How is Boris Johnson going to govern after the Tories’ unquestionable victory, giving his party a majority of 24 seats at the House of Commons? On Friday, Prime Minister Johnson announced that he wanted to heal the wounds left by the Brexit, reaching out to the remainers who will have to say goodbye to the EU as there is no more reason for the Brexit to be blocked on January 31st 2020.

GRETA THUNBERG

“The power of the youth” is the title you can read on the cover of Time Magazine this month alongside with a picture of Greta Thunberg, looking at the horizon. Last Wednesday, Swedish activist Greta Thunberg has been designated person of the year 2019 by the Magazine. This distinction makes her the youngest person ever to receive the title. At 16 years old, she now is considered as the ambassador of the struggle against climate change across the planet.

Greta admitted being quite surprised about the title and dedicates her prize to all the young activists out there, hoping they will pursue spreading a message of hope.
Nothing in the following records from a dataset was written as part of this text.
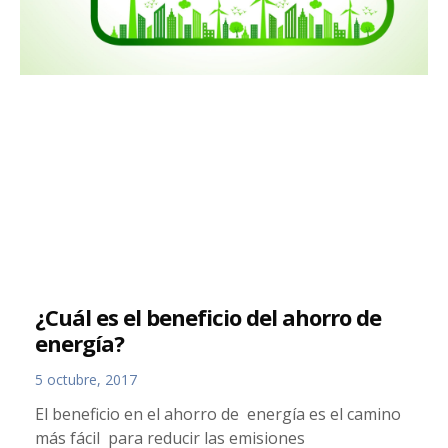
¿Cuál es el beneficio del ahorro de
energía?
5 octubre, 2017
El beneficio en el ahorro de energía es el camino
más fácil para reducir las emisiones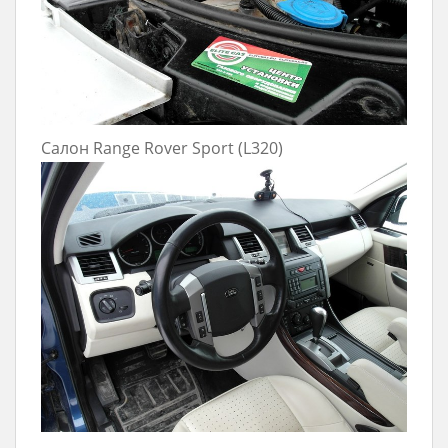
Салон Range Rover Sport (L320)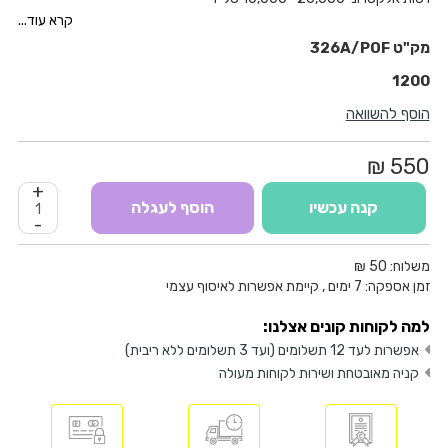
תפסנית “1/4
קרא עוד...
עומק כירסום מירבי- 55 מ”מ
326A/POF
משקל 3 ק"ג
1200
אינו מיועד לעבודות תעשייתיות.
הוסף להשוואה
550 ₪
+
קנה עכשיו
הוסף לעגלה
-
משלוח:
50 ₪
זמן אספקה:
7
ימים
, קיימת אפשרות לאיסוף עצמי
למה לקוחות קונים אצלנו:
אפשרות לעד 12 תשלומים (ועד 3 תשלומים ללא ריבית)
קניה מאובטחת ושירות לקוחות מעולה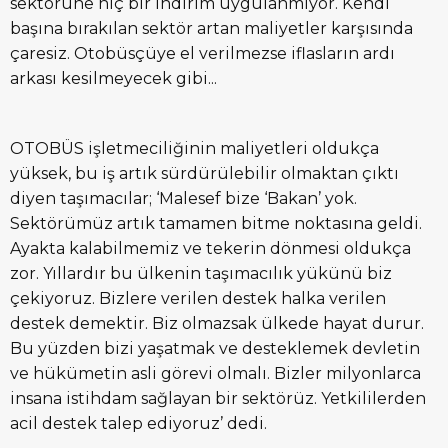
sektörüne hiç bir indirim uygulanmıyor. Kendi
başına bırakılan sektör artan maliyetler karşısında
çaresiz. Otobüsçüye el verilmezse iflasların ardı
arkası kesilmeyecek gibi...
OTOBÜS işletmeciliğinin maliyetleri oldukça
yüksek, bu iş artık sürdürülebilir olmaktan çıktı
diyen taşımacılar; ‘Malesef bize ‘Bakan’ yok.
Sektörümüz artık tamamen bitme noktasına geldi.
Ayakta kalabilmemiz ve tekerin dönmesi oldukça
zor. Yıllardır bu ülkenin taşımacılık yükünü biz
çekiyoruz. Bizlere verilen destek halka verilen
destek demektir. Biz olmazsak ülkede hayat durur.
Bu yüzden bizi yaşatmak ve desteklemek devletin
ve hükümetin asli görevi olmalı. Bizler milyonlarca
insana istihdam sağlayan bir sektörüz. Yetkililerden
acil destek talep ediyoruz’ dedi.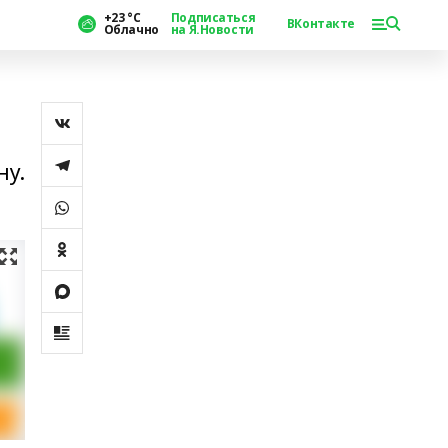
+23 °С
Подписаться
ВКонтакте
Облачно
на Я.Новости
ну.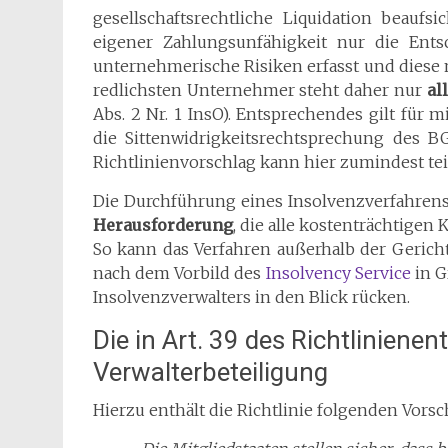
gesellschaftsrechtliche Liquidation beauf
eigener Zahlungsunfähigkeit nur die En
unternehmerische Risiken erfasst und diese 
redlichsten Unternehmer steht daher nur
al
Abs. 2 Nr. 1 InsO). Entsprechendes gilt für
die Sittenwidrigkeitsrechtsprechung des BG
Richtlinienvorschlag kann hier zumindest tei
Die Durchführung eines Insolvenzverfahrens
Herausforderung
, die alle kostenträchtigen
So kann das Verfahren außerhalb der Gericht
nach dem Vorbild des
Insolvency Service
in G
Insolvenzverwalters in den Blick rücken.
Die in Art. 39 des Richtlinien
Verwalterbeteiligung
Hierzu enthält die Richtlinie folgenden Vorsch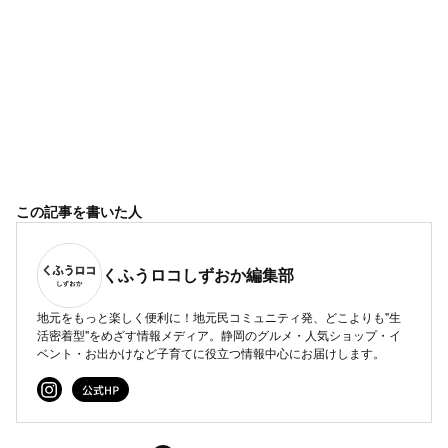
この記事を書いた人
くふうロコしずおか編集部
地元をもっと楽しく便利に！地元民コミュニティ発、どこよりも"生
活密着型"をめざす情報メディア。静岡のグルメ・人気ショップ・イ
ベント・お出かけなど子育てに役立つ情報中心にお届けします。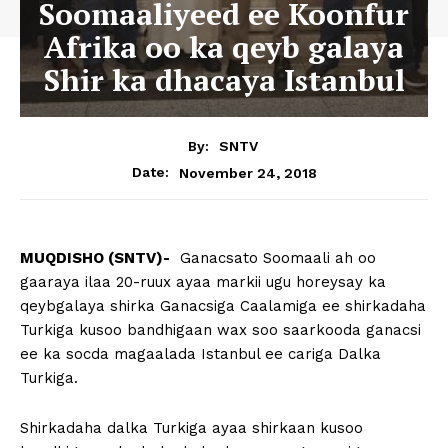
Soomaaliyeed ee Koonfur
Afrika oo ka qeyb galaya
Shir ka dhacaya Istanbul
By:
SNTV
November 24, 2018
Date:
MUQDISHO (SNTV)-
Ganacsato Soomaali ah oo
gaaraya ilaa 20-ruux ayaa markii ugu horeysay ka
qeybgalaya shirka Ganacsiga Caalamiga ee shirkadaha
Turkiga kusoo bandhigaan wax soo saarkooda ganacsi
ee ka socda magaalada Istanbul ee cariga Dalka
Turkiga.
Shirkadaha dalka Turkiga ayaa shirkaan kusoo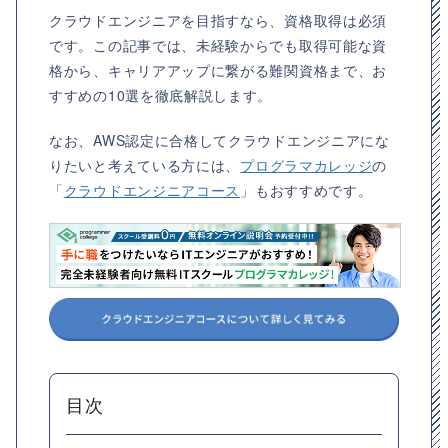
クラウドエンジニアを目指すなら、資格取得は必須
です。この記事では、未経験からでも取得可能な資
格から、キャリアアップに繋がる難関資格まで、お
すすめの10選を徹底解説します。
なお、AWS認定に合格してクラウドエンジニアにな
りたいと考えている方には、
プログラマカレッジ
の
「
クラウドエンジニアコース
」もおすすめです。
目次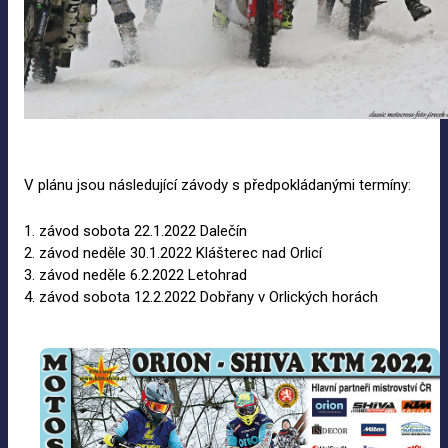
V plánu jsou následující závody s předpokládanými termíny:
1. závod sobota 22.1.2022 Dalečín
2. závod neděle 30.1.2022 Klášterec nad Orlicí
3. závod neděle 6.2.2022 Letohrad
4. závod sobota 12.2.2022 Dobřany v Orlických horách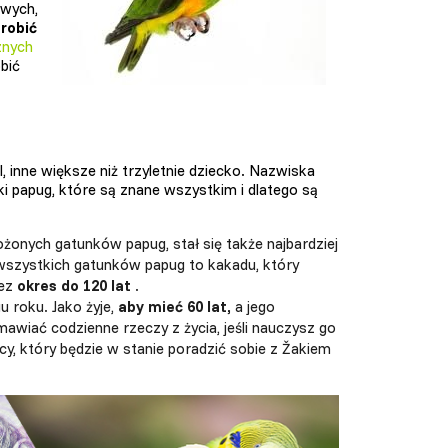
wych,
robić
znych
bić
, inne większe niż trzyletnie dziecko. Nazwiska
nki papug, które są znane wszystkim i dlatego są
ożonych gatunków papug, stał się także najbardziej
 wszystkich gatunków papug to kakadu, który
zez
okres do 120 lat
.
u roku. Jako żyje,
aby mieć 60 lat,
a jego
mawiać codzienne rzeczy z życia, jeśli nauczysz go
, który będzie w stanie poradzić sobie z Žakiem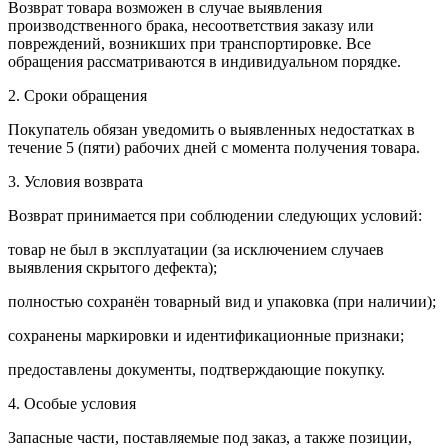
Возврат товара возможен в случае выявления
производственного брака, несоответствия заказу или
повреждений, возникших при транспортировке. Все
обращения рассматриваются в индивидуальном порядке.
2. Сроки обращения
Покупатель обязан уведомить о выявленных недостатках в
течение 5 (пяти) рабочих дней с момента получения товара.
3. Условия возврата
Возврат принимается при соблюдении следующих условий:
товар не был в эксплуатации (за исключением случаев
выявления скрытого дефекта);
полностью сохранён товарный вид и упаковка (при наличии);
сохранены маркировки и идентификационные признаки;
предоставлены документы, подтверждающие покупку.
4. Особые условия
Запасные части, поставляемые под заказ, а также позиции,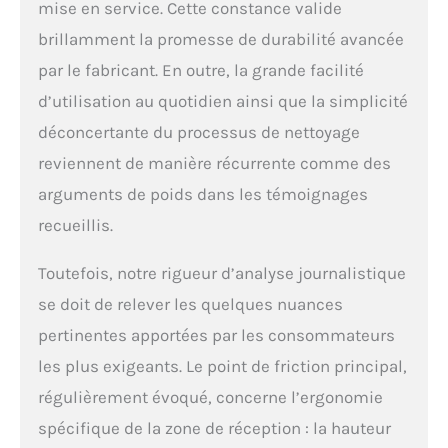
mise en service. Cette constance valide
de glace rasée par
brillamment la promesse de durabilité avancée
heure. Le corps et le
coude plus haut
par le fabricant. En outre, la grande facilité
donnent à la machine
d’utilisation au quotidien ainsi que la simplicité
une meilleure
esthétique tout en
déconcertante du processus de nettoyage
offrant plus d'espace
reviennent de manière récurrente comme des
pour les conteneurs
tels que les gobelets,
arguments de poids dans les témoignages
tasses, bols, etc Son
recueillis.
apparence élégante et
propre rend cette
machine à glaçons
Toutefois, notre rigueur d’analyse journalistique
plus attrayante dans
se doit de relever les quelques nuances
votre cuisine. Notre
pertinentes apportées par les consommateurs
design unique et
atmosphérique est
les plus exigeants. Le point de friction principal,
parfait pour tous les
régulièrement évoqué, concerne l’ergonomie
environnements
différents, tels que les
spécifique de la zone de réception : la hauteur
maisons, les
She wishes for her message to the governments to be listen to – that they should double their efforts to fight climate change, to finally reach this common goal.

INDIA

This week, the Indian Parliament passed a legal reform on the nationality status of Indians. This reform aims to modify the secular dimension of the constitution and to contribute to widening the social gap, disregarding the Muslim citizens and the poorer class. The “Rajya Sabha”, the Indian upper house, refused the draft in 2016 and finally approved it this Wednesday as the lower house (the Lok Sabha) did, two days prior.

The text, the “citizenship amendment bill”, amends a 1955 law and regulates the income of Hindus, Sikhs, Christians and Buddhists refugees that left either Afghanistan, Pakistan or Bangladesh for “religious matters” before 2014, if their stay in India exceeded 5 years. Only the Muslim residents are being left out of the bill. Consequently, they would have to stay undocumented, without any rights on the Indian territory. The government did not give any precise indication on any future evolution of this status.

The reform follows two objectives: to legalize the Hindu refugees and to exclude the Muslim ones, who both come from the outside to reach India. It is a powerful step for Indian Prime Minister Narenda Modi, supporting the Hindu nationalist ideology in power. It follows the ideology of the “Hindutva” that can translate to “a Nation for the Hindus”. In Congress, the old Independentist party, led by the ideas of Gandhi, denounced a law going against “the idea of India”.